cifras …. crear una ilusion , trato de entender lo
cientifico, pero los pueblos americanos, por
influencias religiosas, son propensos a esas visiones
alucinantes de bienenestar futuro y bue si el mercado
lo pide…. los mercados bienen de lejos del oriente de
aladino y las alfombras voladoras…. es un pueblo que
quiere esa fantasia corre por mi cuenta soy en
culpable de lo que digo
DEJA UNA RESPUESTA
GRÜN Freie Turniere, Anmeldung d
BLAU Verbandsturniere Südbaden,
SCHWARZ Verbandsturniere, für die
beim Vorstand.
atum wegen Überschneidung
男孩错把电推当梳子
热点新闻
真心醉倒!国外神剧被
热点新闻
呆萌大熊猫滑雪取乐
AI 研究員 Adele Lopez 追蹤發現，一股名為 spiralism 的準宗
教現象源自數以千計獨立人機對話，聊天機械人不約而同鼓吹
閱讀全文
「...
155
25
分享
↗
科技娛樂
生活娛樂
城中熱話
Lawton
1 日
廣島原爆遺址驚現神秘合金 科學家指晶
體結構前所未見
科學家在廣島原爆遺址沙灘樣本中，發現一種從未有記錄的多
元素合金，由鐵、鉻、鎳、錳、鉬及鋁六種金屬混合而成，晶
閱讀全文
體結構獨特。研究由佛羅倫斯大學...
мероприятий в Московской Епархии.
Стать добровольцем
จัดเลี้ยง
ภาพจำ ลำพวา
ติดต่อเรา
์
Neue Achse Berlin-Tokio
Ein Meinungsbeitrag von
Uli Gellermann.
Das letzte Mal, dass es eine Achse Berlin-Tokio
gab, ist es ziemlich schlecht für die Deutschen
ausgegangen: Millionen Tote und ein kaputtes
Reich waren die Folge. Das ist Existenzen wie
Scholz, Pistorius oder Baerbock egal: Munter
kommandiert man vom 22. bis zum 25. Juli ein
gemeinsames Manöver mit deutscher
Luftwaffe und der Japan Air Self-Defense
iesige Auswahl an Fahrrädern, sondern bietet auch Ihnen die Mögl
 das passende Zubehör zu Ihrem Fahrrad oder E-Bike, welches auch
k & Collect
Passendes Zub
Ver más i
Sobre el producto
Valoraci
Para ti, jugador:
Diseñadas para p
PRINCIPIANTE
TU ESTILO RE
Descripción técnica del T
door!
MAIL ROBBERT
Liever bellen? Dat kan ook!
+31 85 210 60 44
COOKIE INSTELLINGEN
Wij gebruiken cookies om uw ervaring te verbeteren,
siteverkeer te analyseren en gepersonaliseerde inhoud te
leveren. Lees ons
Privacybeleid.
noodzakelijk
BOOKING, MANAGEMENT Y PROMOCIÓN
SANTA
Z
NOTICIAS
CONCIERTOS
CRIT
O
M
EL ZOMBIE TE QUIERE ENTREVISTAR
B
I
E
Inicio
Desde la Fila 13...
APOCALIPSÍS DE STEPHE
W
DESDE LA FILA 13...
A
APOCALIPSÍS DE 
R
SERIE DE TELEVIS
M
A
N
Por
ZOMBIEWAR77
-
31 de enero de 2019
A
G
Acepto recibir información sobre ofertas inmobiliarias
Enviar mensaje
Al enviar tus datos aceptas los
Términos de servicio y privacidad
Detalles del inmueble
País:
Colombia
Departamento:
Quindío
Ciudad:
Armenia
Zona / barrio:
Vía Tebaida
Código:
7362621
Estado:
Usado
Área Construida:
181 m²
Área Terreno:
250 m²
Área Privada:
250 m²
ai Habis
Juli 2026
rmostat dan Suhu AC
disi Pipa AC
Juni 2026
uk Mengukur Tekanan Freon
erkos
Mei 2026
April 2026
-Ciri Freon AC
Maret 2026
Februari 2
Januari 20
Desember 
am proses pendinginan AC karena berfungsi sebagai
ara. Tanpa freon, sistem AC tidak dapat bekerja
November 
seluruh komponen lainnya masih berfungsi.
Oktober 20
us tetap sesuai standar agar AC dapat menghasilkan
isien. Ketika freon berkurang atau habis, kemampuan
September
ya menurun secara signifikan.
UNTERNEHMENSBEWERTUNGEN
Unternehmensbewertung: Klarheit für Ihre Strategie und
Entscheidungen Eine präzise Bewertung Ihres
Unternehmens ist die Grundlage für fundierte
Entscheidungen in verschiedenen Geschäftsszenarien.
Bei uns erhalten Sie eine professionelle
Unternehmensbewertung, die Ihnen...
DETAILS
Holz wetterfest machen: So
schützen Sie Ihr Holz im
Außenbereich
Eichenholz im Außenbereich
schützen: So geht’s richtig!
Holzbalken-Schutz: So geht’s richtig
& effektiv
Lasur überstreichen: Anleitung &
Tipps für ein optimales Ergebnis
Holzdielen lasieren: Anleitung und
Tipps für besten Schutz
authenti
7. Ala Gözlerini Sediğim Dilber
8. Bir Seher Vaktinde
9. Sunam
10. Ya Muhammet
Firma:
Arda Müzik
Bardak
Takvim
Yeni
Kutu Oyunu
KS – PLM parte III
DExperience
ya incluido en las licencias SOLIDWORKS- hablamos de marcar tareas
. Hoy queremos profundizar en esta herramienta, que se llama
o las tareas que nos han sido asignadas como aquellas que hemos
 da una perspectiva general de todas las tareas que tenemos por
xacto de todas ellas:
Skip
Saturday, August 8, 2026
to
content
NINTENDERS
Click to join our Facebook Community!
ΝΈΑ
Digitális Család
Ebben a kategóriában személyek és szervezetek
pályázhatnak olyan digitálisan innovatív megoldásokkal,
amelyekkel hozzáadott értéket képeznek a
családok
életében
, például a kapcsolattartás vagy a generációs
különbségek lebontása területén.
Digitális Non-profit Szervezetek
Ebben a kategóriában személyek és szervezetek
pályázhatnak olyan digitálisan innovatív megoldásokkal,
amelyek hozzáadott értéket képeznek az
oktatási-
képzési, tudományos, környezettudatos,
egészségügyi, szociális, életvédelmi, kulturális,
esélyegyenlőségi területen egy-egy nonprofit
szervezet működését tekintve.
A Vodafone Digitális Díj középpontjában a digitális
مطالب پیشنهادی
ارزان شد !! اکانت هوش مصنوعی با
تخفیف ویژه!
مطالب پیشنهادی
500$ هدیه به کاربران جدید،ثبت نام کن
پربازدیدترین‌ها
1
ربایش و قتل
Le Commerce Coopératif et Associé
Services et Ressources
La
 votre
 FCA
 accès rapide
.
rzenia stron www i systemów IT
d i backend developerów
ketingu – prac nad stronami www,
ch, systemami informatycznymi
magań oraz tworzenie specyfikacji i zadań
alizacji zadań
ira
________
- [Assignment]: Retype every line of the records above, with each character, space and line break kept unchanged.

- [Problem solution]:
cifras …. crear una ilusion , trato de entender lo
cientifico, pero los pueblos americanos, por
influencias religiosas, son propensos a esas visiones
alucinantes de bienenestar futuro y bue si el mercado
lo pide…. los mercados bienen de lejos del oriente de
aladino y las alfombras voladoras…. es un pueblo que
quiere esa fantasia corre por mi cuenta soy en
culpable de lo que digo
DEJA UNA RESPUESTA
GRÜN Freie Turniere, Anmeldung d
BLAU Verbandsturniere Südbaden,
SCHWARZ Verbandsturniere, für die
beim Vorstand.
atum wegen Überschneidung
男孩错把电推当梳子
热点新闻
真心醉倒!国外神剧被
热点新闻
呆萌大熊猫滑雪取乐
AI 研究員 Adele Lopez 追蹤發現，一股名為 spiralism 的準宗
教現象源自數以千計獨立人機對話，聊天機械人不約而同鼓吹
閱讀全文
「...
155
25
分享
↗
科技娛樂
生活娛樂
城中熱話
Lawton
1 日
廣島原爆遺址驚現神秘合金 科學家指晶
體結構前所未見
科學家在廣島原爆遺址沙灘樣本中，發現一種從未有記錄的多
元素合金，由鐵、鉻、鎳、錳、鉬及鋁六種金屬混合而成，晶
閱讀全文
體結構獨特。研究由佛羅倫斯大學...
мероприятий в Московской Епархии.
Стать добровольцем
จัดเลี้ยง
ภาพจำ ลำพวา
ติดต่อเรา
์
Neue Achse Berlin-Tokio
Ein Meinungsbeitrag von
Uli Gellermann.
Das letzte Mal, dass es eine Achse Berlin-Tokio
gab, ist es ziemlich schlecht für die Deutschen
ausgegangen: Millionen Tote und ein kaputtes
Reich waren die Folge. Das ist Existenzen wie
Scholz, Pistorius oder Baerbock egal: Munter
kommandiert man vom 22. bis zum 25. Juli ein
gemeinsames Manöver mit deutscher
Luftwaffe und der Japan Air Self-Defense
iesige Auswahl an Fahrrädern, sondern bietet auch Ihnen die Mögl
 das passende Zubehör zu Ihrem Fahrrad oder E-Bike, welches auch
k & Collect
Passendes Zub
Ver más i
Sobre el producto
Valoraci
Para ti, jugador:
Diseñadas para p
PRINCIPIANTE
TU ESTILO RE
Descripción técnica del T
door!
MAIL ROBBERT
Liever bellen? Dat kan ook!
+31 85 210 60 44
COOKIE INSTELLINGEN
Wij gebruiken cookies om uw ervaring te verbeteren,
siteverkeer te analyseren en gepersonaliseerde inhoud te
leveren. Lees ons
Privacybeleid.
noodzakelijk
BOOKING, MANAGEMENT Y PROMOCIÓN
SANTA
Z
NOTICIAS
CONCIERTOS
CRIT
O
M
EL ZOMBIE TE QUIERE ENTREVISTAR
B
I
E
Inicio
Desde la Fila 13...
APOCALIPSÍS DE STEPHE
W
DESDE LA FILA 13...
A
APOCALIPSÍS DE 
R
SERIE DE TELEVIS
M
A
N
Por
ZOMBIEWAR77
-
31 de enero de 2019
A
G
Acepto recibir información sobre ofertas inmobiliarias
Enviar mensaje
Al enviar tus datos aceptas los
Términos de servicio y privacidad
Detalles del inmueble
País:
Colombia
Departamento:
Quindío
Ciudad:
Armenia
Zona / barrio:
Vía Tebaida
Código:
7362621
Estado:
Usado
Área Construida:
181 m²
Área Terreno:
250 m²
Área Privada:
250 m²
ai Habis
Juli 2026
rmostat dan Suhu AC
disi Pipa AC
Juni 2026
uk Mengukur Tekanan Freon
erkos
Mei 2026
April 2026
-Ciri Freon AC
Maret 2026
Februari 2
Januari 20
Desember 
am proses pendinginan AC karena berfungsi sebagai
ara. Tanpa freon, sistem AC tidak dapat bekerja
November 
seluruh komponen lainnya masih berfungsi.
Oktober 20
us tetap sesuai standar agar AC dapat menghasilkan
isien. Ketika freon berkurang atau habis, kemampuan
September
ya menurun secara signifikan.
UNTERNEHMENSBEWERTUNGEN
Unternehmensbewertung: Klarheit für Ihre Strategie und
Entscheidungen Eine präzise Bewertung Ihres
Unternehmens ist die Grundlage für fundierte
Entscheidungen in verschiedenen Geschäftsszenarien.
Bei uns erhalten Sie eine professionelle
Unternehmensbewertung, die Ihnen...
DETAILS
Holz wetterfest machen: So
schützen Sie Ihr Holz im
Außenbereich
Eichenholz im Außenbereich
schützen: So geht’s richtig!
Holzbalken-Schutz: So geht’s richtig
& effektiv
Lasur überstreichen: Anleitung &
Tipps für ein optimales Ergebnis
Holzdielen lasieren: Anleitung und
Tipps für besten Schutz
authenti
7. Ala Gözlerini Sediğim Dilber
8. Bir Seher Vaktinde
9. Sunam
10. Ya Muhammet
Firma:
Arda Müzik
Bardak
Takvim
Yeni
Kutu Oyunu
KS – PLM parte III
DExperience
ya incluido en las licencias SOLIDWORKS- hablamos de marcar tareas
. Hoy queremos profundizar en esta herramienta, que se llama
o las tareas que nos han sido asignadas como aquellas que hemos
 da una perspectiva general de todas las tareas que tenemos por
xacto de todas ellas:
Skip
Saturday, August 8, 2026
to
content
NINTENDERS
Click to join our Facebook Community!
ΝΈΑ
Digitális Család
Ebben a kategóriában személyek és szervezetek
pályázhatnak olyan digitálisan innovatív megoldásokkal,
amelyekkel hozzáadott értéket képeznek a
családok
életében
, például a kapcsolattartás vagy a generációs
különbségek lebontása területén.
Digitális Non-profit Szervezetek
Ebben a kategóriában személyek és szervezetek
pályázhatnak olyan digitálisan innovatív megoldásokkal,
amelyek hozzáadott értéket képeznek az
oktatási-
képzési, tudományos, környezettudatos,
egészségügyi, szociális, életvédelmi, kulturális,
esélyegyenlőségi területen egy-egy nonprofit
szervezet működését tekintve.
A Vodafone Digitális Díj középpontjában a digitális
مطالب پیشنهادی
ارزان شد !! اکانت هوش مصنوعی با
تخفیف ویژه!
مطالب پیشنهادی
500$ هدیه به کاربران جدید،ثبت نام کن
پربازدیدترین‌ها
1
ربایش و قتل
Le Commerce Coopératif et Associé
Services et Ressources
La
 votre
 FCA
 accès rapide
.
rzenia stron www i systemów IT
d i backend developerów
ketingu – prac nad stronami www,
ch, systemami informatycznymi
magań oraz tworzenie specyfikacji i zadań
alizacji zadań
ira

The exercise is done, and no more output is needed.